Summated κ + λ sFLCs (ΣFLC) is a measure of both monoclonal tumour cell and polyclonal “bystander” FLC production. Morabito et al. 
studied the prognostic utility of ΣFLC in 449 untreated CLL patients. After a median follow-up of 3 years, 33% of patients had received treatment. Receiver operating characteristic (ROC) analysis defined an optimal cut-off of ΣFLC (60.6 mg/L) that identified patients with inferior outcome. The percentages of patients not requiring treatment at 3 years were 84.1% and 51.8% for patients with ΣFLC ≤60.6 mg/L or >60.6 mg/L, respectively (Figure 33.4A
).

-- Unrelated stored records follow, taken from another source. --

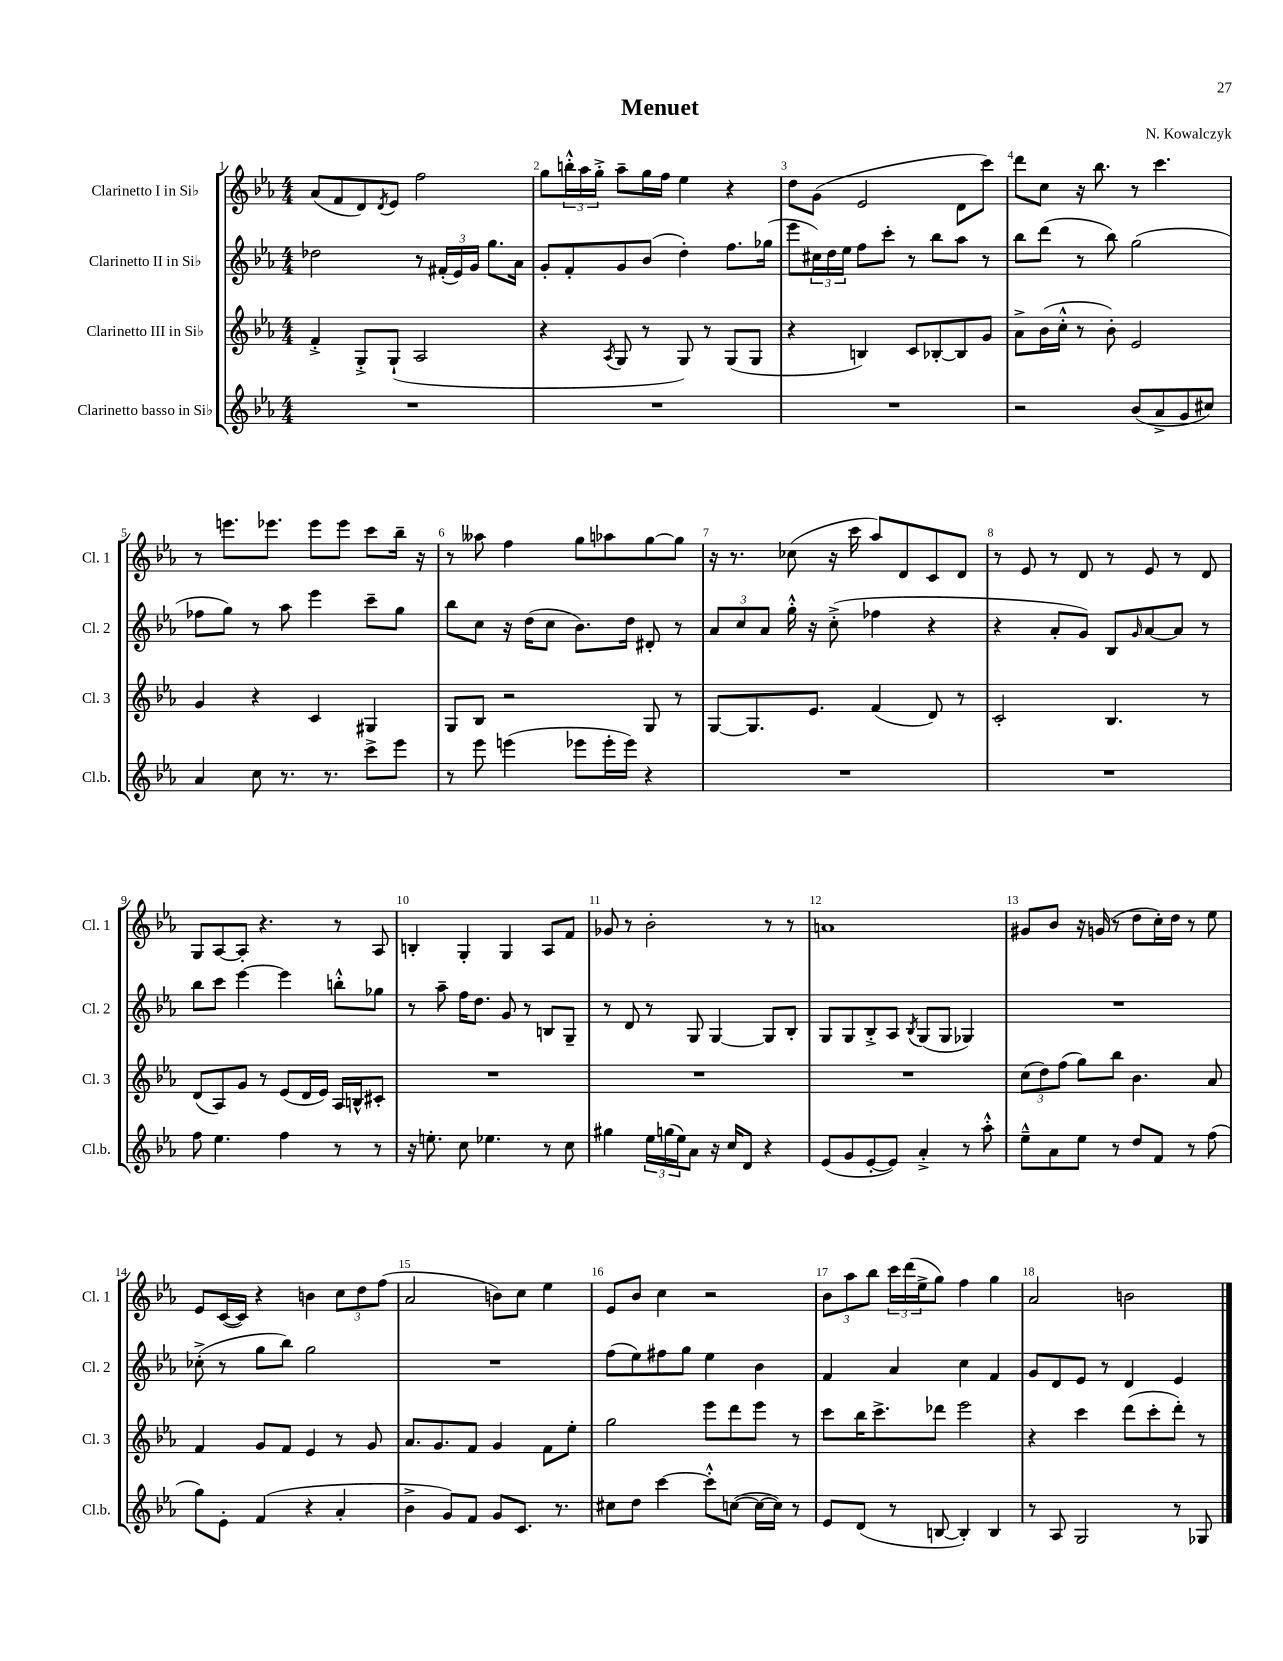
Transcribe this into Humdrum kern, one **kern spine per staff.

**kern	**kern	**kern	**kern
*part4	*part3	*part2	*part1
*staff4	*staff3	*staff2	*staff1
*I"Clarinetto basso in Si♭	*I"Clarinetto III in Si♭	*I"Clarinetto II in Si♭	*I"Clarinetto I in Si♭
*I'Cl.b.	*I'Cl. 3	*I'Cl. 2	*I'Cl. 1
*clefG2	*clefG2	*clefG2	*clefG2
*k[b-e-a-]	*k[b-e-a-]	*k[b-e-a-]	*k[b-e-a-]
*M4/4	*M4/4	*M4/4	*M4/4
=1	=1	=1	=1
1r	4f'^/	2dd-X\	(8a-/L
.	.	.	8f/
.	8G'^/L	.	8d/)
.	.	.	8qd/
.	(8G`/J	.	8e-/J
.	2A-/	8r	2ff\
.	.	(24f#X'/LL	.
.	.	24e-/)	.
.	.	24g/JJ	.
.	.	8.gg\L	.
.	.	16a-\Jk	.
=2	=2	=2	=2
1r	4r	8g'/L	8gg\L
.	.	8f'/	24bbn'^^\L
.	.	.	24aa-\
.	.	.	24gg'^\JJ
.	8qA-/	.	.
.	8G/	8g/	8aa-~\L
.	8r	(8b-/J	16gg\L
.	.	.	16ff\JJ
.	8G/)	4dd'\)	4ee-\
.	8r	.	.
.	(8G/L	8.ff\L	4r
.	8G/J	.	.
.	.	(16gg-X\Jk	.
=3	=3	=3	=3
1r	4r	8eee-\L	8dd\L
.	.	24cc#X\L)	(8g\J
.	.	24dd\	.
.	.	24ee-\JJ	.
.	4Bn/)	8ff\L	2e-/
.	.	8ccc'\J	.
.	8c/L	8r	.
.	[8B-X'/	8bb-\L	.
.	8B-/]	8aa-\J	8d\L
.	8g/J	8r	8ccc\J)
=4	=4	=4	=4
2r	8a-^\L	8bb-\L	8ddd\L
.	(16b-\L	(8ddd\J	8cc\J
.	16cc'^^\JJ	.	.
.	8r	8r	16r
.	.	.	8.bb-\
.	8b-'\)	8bb-\)	.
(8b-/L	2e-/	(2gg\	8r
8a-^/	.	.	4.ccc\
8g/	.	.	.
8cc#X/J)	.	.	.
!!LO:LB:g=z
=5	=5	=5	=5
4a-/	4g/	8ff-X\L	8r
.	.	8gg\J)	8.eeen\L
8cc\	4r	8r	.
.	.	.	8.eee-X\J
8.r	.	8aa-\	.
.	4c/	4eee-\	8eee-\L
8.r	.	.	.
.	.	.	8eee-\J
8ccc^\L	4G#X/	8ccc~\L	8ccc\L
8eee-\J	.	8gg\J	16bb-~\Jk
.	.	.	16r
=6	=6	=6	=6
8r	8G/L	8bb-\L	8r
8eee-\	8B-/J	8cc\J	8aa--X\
(4eeen\	2r	16r	4ff\
.	.	(16dd\KL	.
.	.	8cc\J	.
8eee-X\L	.	8.b-\L)	8gg\L
16eee-'\L	.	.	8aa-X\
16eee-\JJ)	.	16dd\Jk	.
4r	8G/	8d#X'/	[8gg\
.	8r	8r	8gg\J]
=7	=7	=7	=7
1r	[8G/L	12a-/L	16r
.	.	.	8.r
.	.	12cc/	.
.	8.G/]	.	.
.	.	12a-/J	.
.	.	16gg'^^\	(8cc-X\
.	8.e-/J	16r	.
.	.	(8cc'^\	16r
.	.	.	16ccc\
.	(4f/	4ff-X\	8aa-/L)
.	.	.	8d/
.	8d/)	4r	8c/
.	8r	.	8d/J
=8	=8	=8	=8
1r	2c'/	4r	8r
.	.	.	8e-/
.	.	8a-'/L	8r
.	.	8g/J)	8d/
.	4.B-/	8B-/L	8r
.	.	16qqg/	.
.	.	[8a-/	8e-/
.	.	8a-/J]	8r
.	8r	8r	8d/
!!LO:LB:g=z
=9	=9	=9	=9
8ff\	(8d/L	8bb-\L	8G/L
4.ee-\	8A-/)	8ccc\J	[8A-/
.	8g/J	[4eee-\	8A-'/J]
.	8r	.	4.r
4ff\	(8e-/L	4eee-\]	.
.	16d/L	.	.
.	16e-/JJ)	.	.
8r	16A-/LL	8bbn'^^\L	8r
.	16Bn^^/J	.	.
8r	8c#X'/J	8gg-X\J	8A-/
=10	=10	=10	=10
16r	1r	8r	4Bn'/
8.een'\	.	.	.
.	.	8aa-~\	.
8cc\	.	16ff\KL	4G'/
.	.	8.dd\J	.
4.ee-X\	.	.	.
.	.	8g/	4G/
.	.	8r	.
8r	.	8Bn/L	8A-/L
8cc\	.	8G~/J	8f/J
=11	=11	=11	=11
4gg#X\	1r	8r	8g-X/
.	.	8d/	8r
24ee-\LL	.	8r	2b-'\
(24ggn\	.	.	.
24ee-\J)	.	.	.
8a-\J	.	8G/	.
16r	.	[4G/	.
16cc/KL	.	.	.
8d/J	.	.	.
4r	.	8G/L]	8r
.	.	8B-'/J	8r
=12	=12	=12	=12
(8e-/L	1r	8G/L	1an
8g/	.	8G/	.
[8e-'/	.	8B-'^/	.
8e-/J])	.	8A-/J	.
.	.	8qB-/	.
4a-'^/	.	(8G/L	.
.	.	8G/J	.
8r	.	4G-X/)	.
8aa-'^^\	.	.	.
=13	=13	=13	=13
8ee-~^^\L	(12cc\L	1r	8g#X/L
.	12dd\)	.	.
8a-\	.	.	8b-/J
.	(12ff\J	.	.
8ee-\J	8gg\L)	.	16r
.	.	.	(16gn/
8r	8bb-\J	.	8r
8dd/L	4.b-\	.	8dd\L
8f/J	.	.	16cc'\L)
.	.	.	16dd\JJ
8r	.	.	8r
(8ff\	8a-/	.	8ee-\
!!LO:LB:g=z
=14	=14	=14	=14
8gg\L)	4f/	(8cc-X'^\	8e-/L
8e-'\J	.	8r	([16c/L
.	.	.	16c/JJ])
(4f/	8g/L	8gg\L	4r
.	8f/J	8bb-\J)	.
4r	4e-/	2gg\	4bn\
4a-'/	8r	.	12cc\L
.	.	.	12dd\
.	8g/	.	.
.	.	.	(12ff\J
=15	=15	=15	=15
4b-^\	8.a-/L	1r	2a-/
.	8.g/	.	.
8g/L)	.	.	.
8f/J	8f/J	.	.
8g/L	4g/	.	8bn\L)
8.c/J	.	.	8cc\J
.	8f\L	.	4ee-\
8.r	.	.	.
.	8ee-'\J	.	.
=16	=16	=16	=16
8cc#X\L	2gg\	(8ff\L	8e-/L
8dd\J	.	8ee-\)	8b-/J
[4ccc\	.	8ff#X\	4cc\
.	.	8gg\J	.
8ccc'^^\L]	8eee-\L	4ee-\	2r
([8ccn\J	8ddd\	.	.
16cc\LL_	8eee-\J	4b-\	.
16cc\JJ])	.	.	.
8r	8r	.	.
=17	=17	=17	=17
8e-/L	8ccc\L	4f/	12b-\L
.	.	.	12aa-\
(8d/J	16bb-\K	.	.
.	.	.	12bb-\J
.	8.ccc^\	.	.
8r	.	4a-/	24ccc\LL
.	.	.	(24ddd\
.	.	.	24ee-^\J
[8Bn/	8ddd-X\J	.	8gg\J)
4B'/])	2eee-\	4cc\	4ff\
4B/	.	4f/	4gg\
=18	=18	=18	=18
8r	4r	8g/L	2a-/
8A-/	.	8d/	.
2G/	4ccc\	8e-/J	.
.	.	8r	.
.	(8ddd\L	4d/	2bn\
.	8ccc'\	.	.
8r	8ddd'\J)	4e-/	.
8G-X/	8r	.	.
==	==	==	==
*-	*-	*-	*-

A further study by Sarris et al. 
confirmed that baseline ΣFLC >60 mg/L were associated with shorter TTFT, and also demonstrated that ΣFLC >60 mg/L correlated with shorter OS. Morabito et al. 
demonstrated that on multivariate analysis, ΣFLC >60.6 mg/L, ZAP-70 expression, cytogenetic abnormalities, and Binet stage B+C remained significantly associated with inferior TTFT. The prognostic significance of ΣFLC >60.6 mg/L was significantly higher than the sFLC κ/λ ratio, with a 3-fold higher risk of early treatment requirement for patients with ΣFLC >60 mg/L compared to those with an abnormal κ/λ sFLC ratio (hazard ratios of 3.5 [p<0.0001] versus 1.5 [p=0.015]).
A novel prognostic scoring system was proposed in which ΣFLC >60.6 mg/L, ZAP-70 expression, cytogenetic abnormalities and Binet stage were combined . In this model, 1 point was assigned for each unfavourable marker present. The percentages of patients not requiring treatment at 3 years were 94.8%, 84.5%, 61.6% and 21.1% for patients scoring 0, 1, 2 or 3/4 respectively (p<0.0001) (Figure 33.4B). The authors concluded that the cumulative amount of ΣFLC, irrespective of their clonality, represents a strong and independent prognostic predictor in CLL.